15 Ways to Be An Awesome Manager


While great leadership mostly consists of simple things, many leaders forget about implementing them. The following 15 leadership tips are just the tip of the iceberg. Theory alone is not enough here—active practice is needed here, just like everything else in life.


1. Be humane

Never forget that you are managing real people, with their own struggles and stories.


2. Learn to manage

Directing people is not something that comes to many of us naturally. As a leader, you will need to defend the interests of your company. Therefore, a leader should read books about management, psychology, the structure of thinking, hiring people, negotiations, marketing, project management, and economics.


3. Understand what you are managing

Authority can only be won by expertise. You have to understand the things you manage, and this applies to leaders at any level. Without an understanding of what you manage, you will not be able to properly assess the timing, risks, or costs.


4. Admit your own and others' mistakes

You won’t deceive anyone by trying to dodge the bullet. Public recognition of your faults has a truly magical effect. Your team will gain a clear understanding that it is not scary to make mistakes and that mistakes are absolutely normal. Once they understand that making mistakes doesn't mean ridicule, they become more courageous in their work, take responsibility, and take risks more often — all this, in the long run, gives strong competitive advantages to you and your company.

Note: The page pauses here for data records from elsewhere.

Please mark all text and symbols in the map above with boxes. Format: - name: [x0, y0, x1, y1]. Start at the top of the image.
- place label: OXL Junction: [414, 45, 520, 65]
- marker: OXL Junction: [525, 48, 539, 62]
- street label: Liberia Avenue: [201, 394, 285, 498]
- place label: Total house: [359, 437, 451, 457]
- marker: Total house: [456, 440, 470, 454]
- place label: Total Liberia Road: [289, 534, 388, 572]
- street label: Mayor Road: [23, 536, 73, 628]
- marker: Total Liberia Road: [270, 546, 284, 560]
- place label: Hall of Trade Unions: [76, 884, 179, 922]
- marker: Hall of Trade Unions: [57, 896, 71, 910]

5. Let people correct their own mistake

There's no need to show how "genius" you are at the cost of exposing one of the employees in a bad light. Instead, it is better to write to that person directly and tell them where they made a mistake. Discuss the solution, and let them correct it on their own behalf. This will make their work much better in the long run.


6. Protect your people

You have to be the shield that takes all the impact. No one in the world should have the right to influence your team past you. If someone wants to criticize your employees, let them do it to you, and you will figure out what to do within your company.


7. Be honest and talk about the future

Always say it like it is. If there are plans to change something, tell about them in advance, and do not put people before the fact.

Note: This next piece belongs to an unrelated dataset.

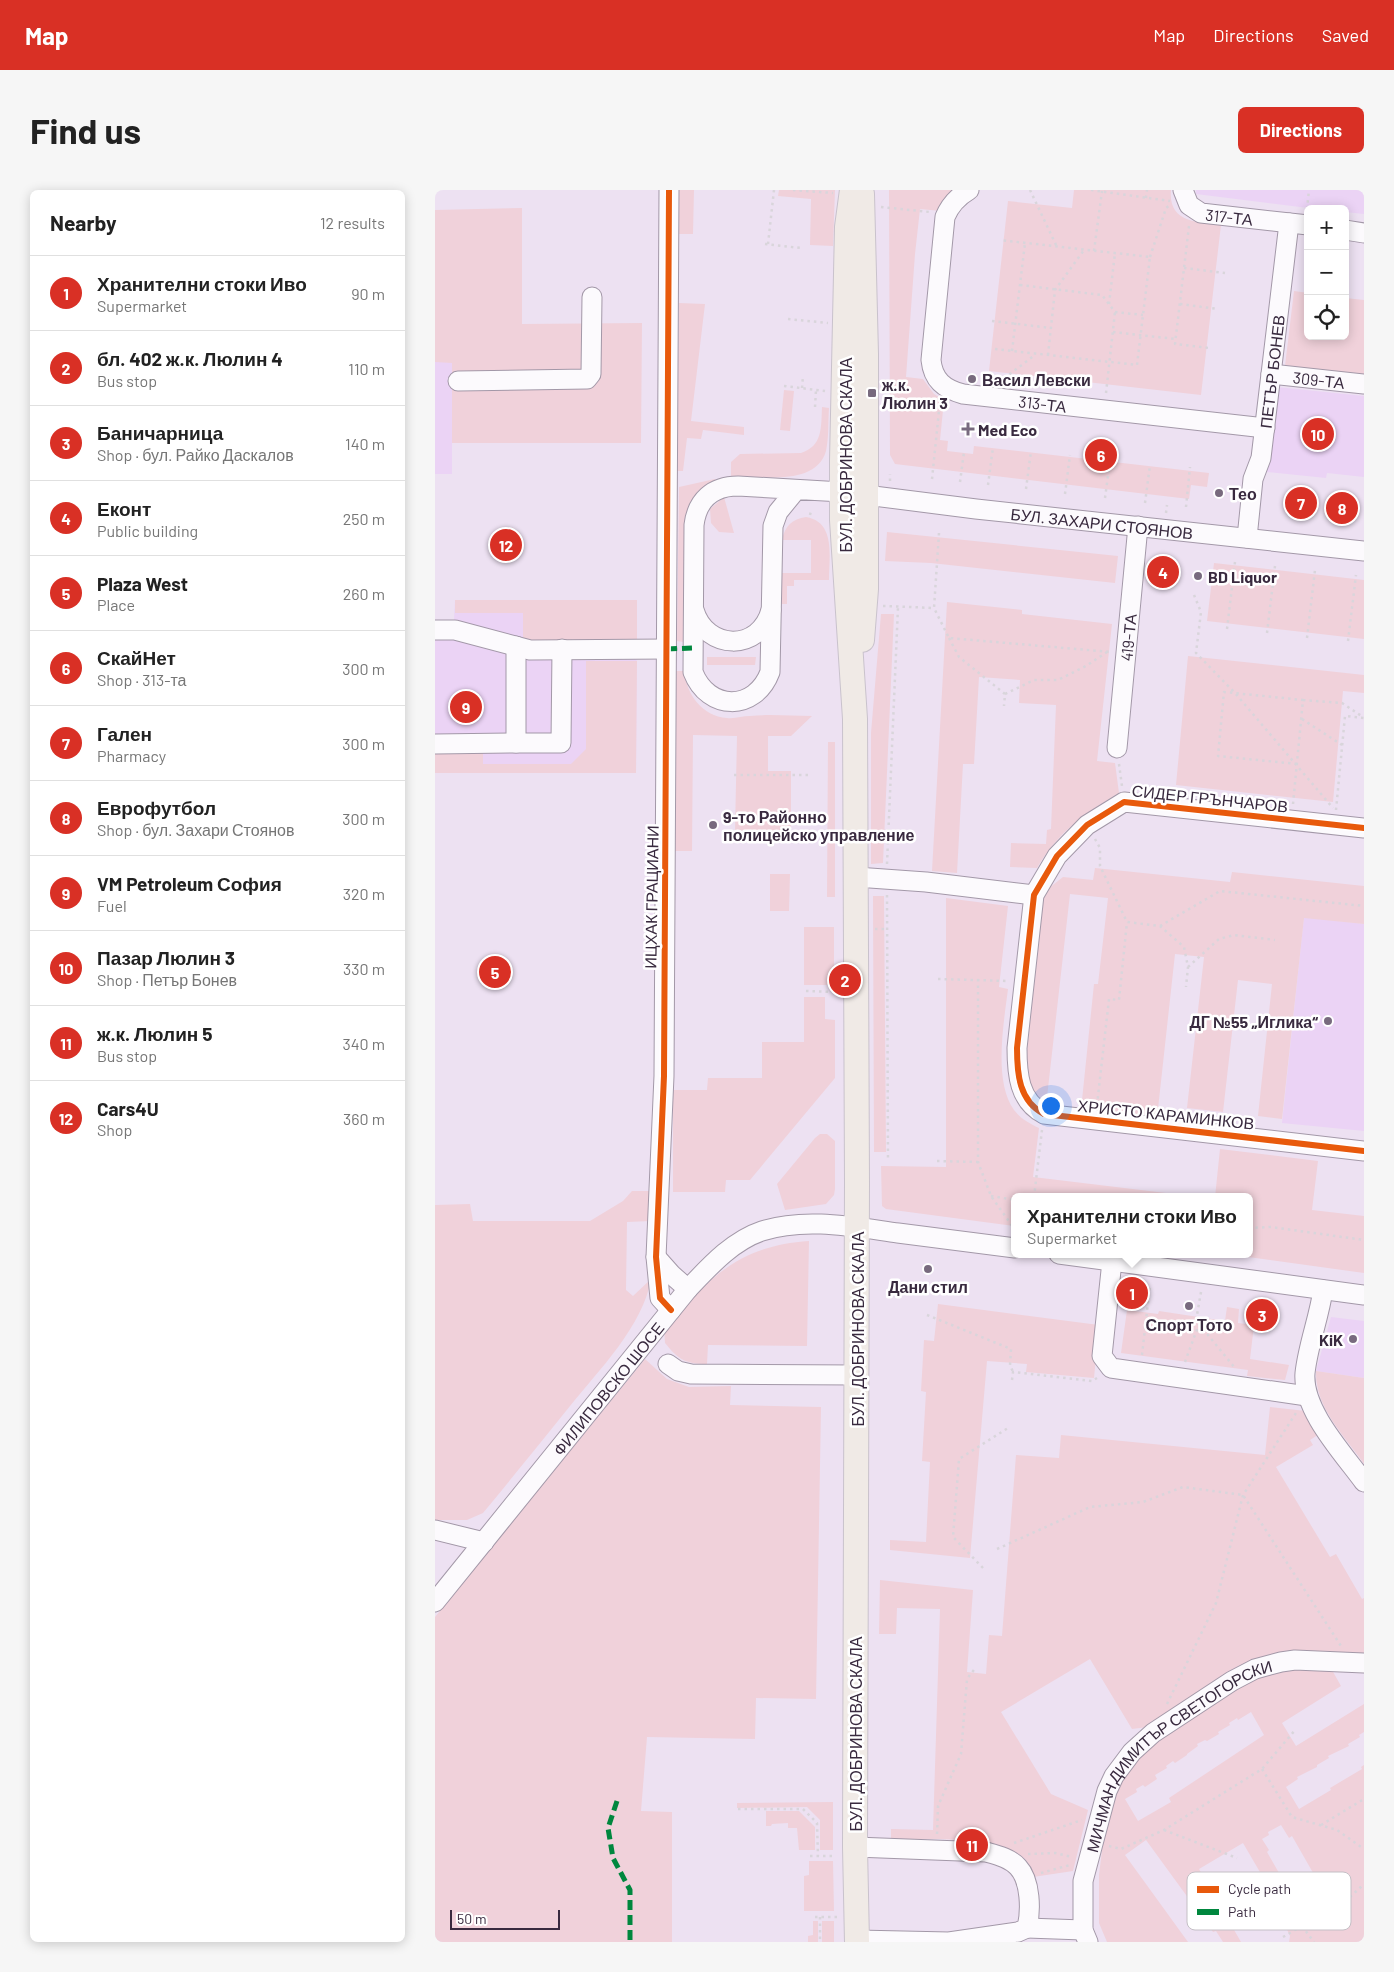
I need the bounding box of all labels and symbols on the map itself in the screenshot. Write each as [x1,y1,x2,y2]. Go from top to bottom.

If the company has plans to reduce staff — do not be silent about it. It is better to say later that the plans did not come true than to put people before the fact. If the company plans to raise everyone's wages, tell them too. It builds trust and increases retention. Not to mention the culture in teams with transparent leadership is always better.

The team should be aware of what is happening to the company and it is better if they learn it from you.


8. Within the team, everyone should have a fair salary

Sometimes you can't make an employee's salary the highest on the market. There will always be a company that pays more and a person who earns more. But people need to see that for your company their salary is fair, so they feel like they have enough value for you and your company.


Use this technique: Imagine one day all salaries in the company become public. Will you be ashamed in front of someone from your team? If so, their salary needs to be fixed.


9. Take all the blame

As a leader, you are responsible for everything that happens. Once there's a mistake, you have to take all the blame, and only after that can you decide what you need to do internally within the team.


For people on the outside, it doesn’t matter who truly was responsible, but people on the inside need to feel protected and cared for.


10. Trust your employees

Your employees are paid specialists, whom you hired because of their knowledge and skills — so trust them. No need to double-check their work and no need to micromanage what they do. Along with that, no need to arrange meetings that don’t decide anything. Daily status meetings for 1.5 hours are a clear sign of a low level of trust. One 10-minute Zoom call or Jira conversation is enough.


11. The team must be able to work without you

Making yourself irreplaceable feels great, but it doesn’t lead to great results. Processes should be built in such a way that the team can work without you and be perfectly fine. You know you've achieved this when you have not been disturbed during two weeks of vacation.


12. The team should not have irreplaceable people

This is not just about you, it's about everyone. Anything can happen to people. Rotate tasks can be a great solution. Yes, one may be slower and worse at this task than the other, but now one more employee will understand how to complete that task should there ever be a need.


In the same way, find a person who could perform your functions too: Entrust them with part of your tasks and teach them. Your replacement must always be ready. In many ways, it may be the only way for you to move up.


13. Respect boundaries

Do not claim the personal time and space of your employees. Do not actively campaign for any team building. People will want to socialize outside of work anyway, and they will do so without your "let's go today". Vacation is a sacred time. If someone needs to regularly call a person on vacation — you did something wrong.


14. Collect feedback

Periodically ask the team what they like or dislike and what they would want to change. You can do it one on one, you can do it collectively or you can do it anonymously. Preferably, all of the above: Maybe some people on your team are shy or cautious, but they would still want to be heard.


15. Keep in touch even after the employee leaves

You can start a new company, or maybe a new spot will open up. If they are no longer in your company, this is not a reason to stop communicating, sometimes even the opposite. Try to keep in touch, it is possible that in the future you will need some of them once again. And, you never know when someone may be disappointed in their new employer and feel ashamed to ask you to try to go back.